◆ WHAT YOU ARE ASKED TO DO ◆
The entries are to be printed again word for word, but no picture may appear.

Saved entries:

····················

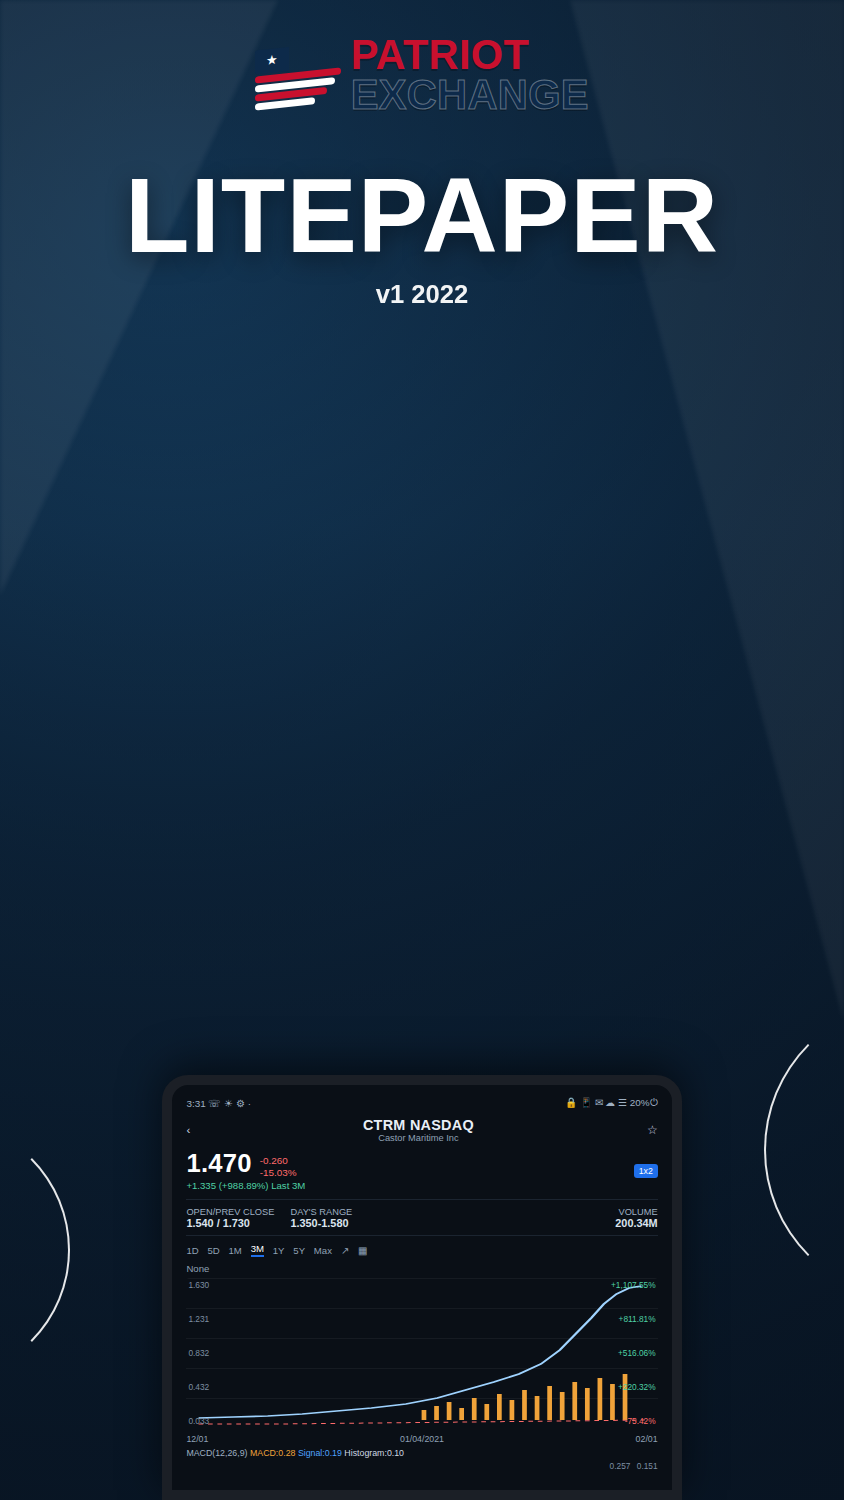PATRIOT EXCHANGE
Litepaper
v1 2022
3:31 ☏ ☀ ⚙ · 🔒 📱 ✉ ☁ ☰ 20%⏻
‹
CTRM NASDAQ Castor Maritime Inc
☆
1.470 -0.260
-15.03% 1x2
+1.335 (+988.89%) Last 3M
OPEN/PREV CLOSE 1.540 / 1.730
DAY'S RANGE 1.350-1.580
VOLUME 200.34M
1D 5D 1M 3M 1Y 5Y Max ↗ ▦
None
1.630 1.231 0.832 0.432 0.033
+1,107.55% +811.81% +516.06% +220.32% -75.42%
12/01 01/04/2021 02/01
MACD(12,26,9) MACD:0.28 Signal:0.19 Histogram:0.10
0.257 0.151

····················

◆ SOLUTION ◆
PATRIOT EXCHANGE
Litepaper
v1 2022
3:31 ☏ ☀ ⚙ · 🔒 📱 ✉ ☁ ☰ 20%⏻
‹
CTRM NASDAQ Castor Maritime Inc
☆
1.470 -0.260
-15.03% 1x2
+1.335 (+988.89%) Last 3M
OPEN/PREV CLOSE 1.540 / 1.730
DAY'S RANGE 1.350-1.580
VOLUME 200.34M
1D 5D 1M 3M 1Y 5Y Max ↗ ▦
None
1.630 1.231 0.832 0.432 0.033
+1,107.55% +811.81% +516.06% +220.32% -75.42%
12/01 01/04/2021 02/01
MACD(12,26,9) MACD:0.28 Signal:0.19 Histogram:0.10
0.257 0.151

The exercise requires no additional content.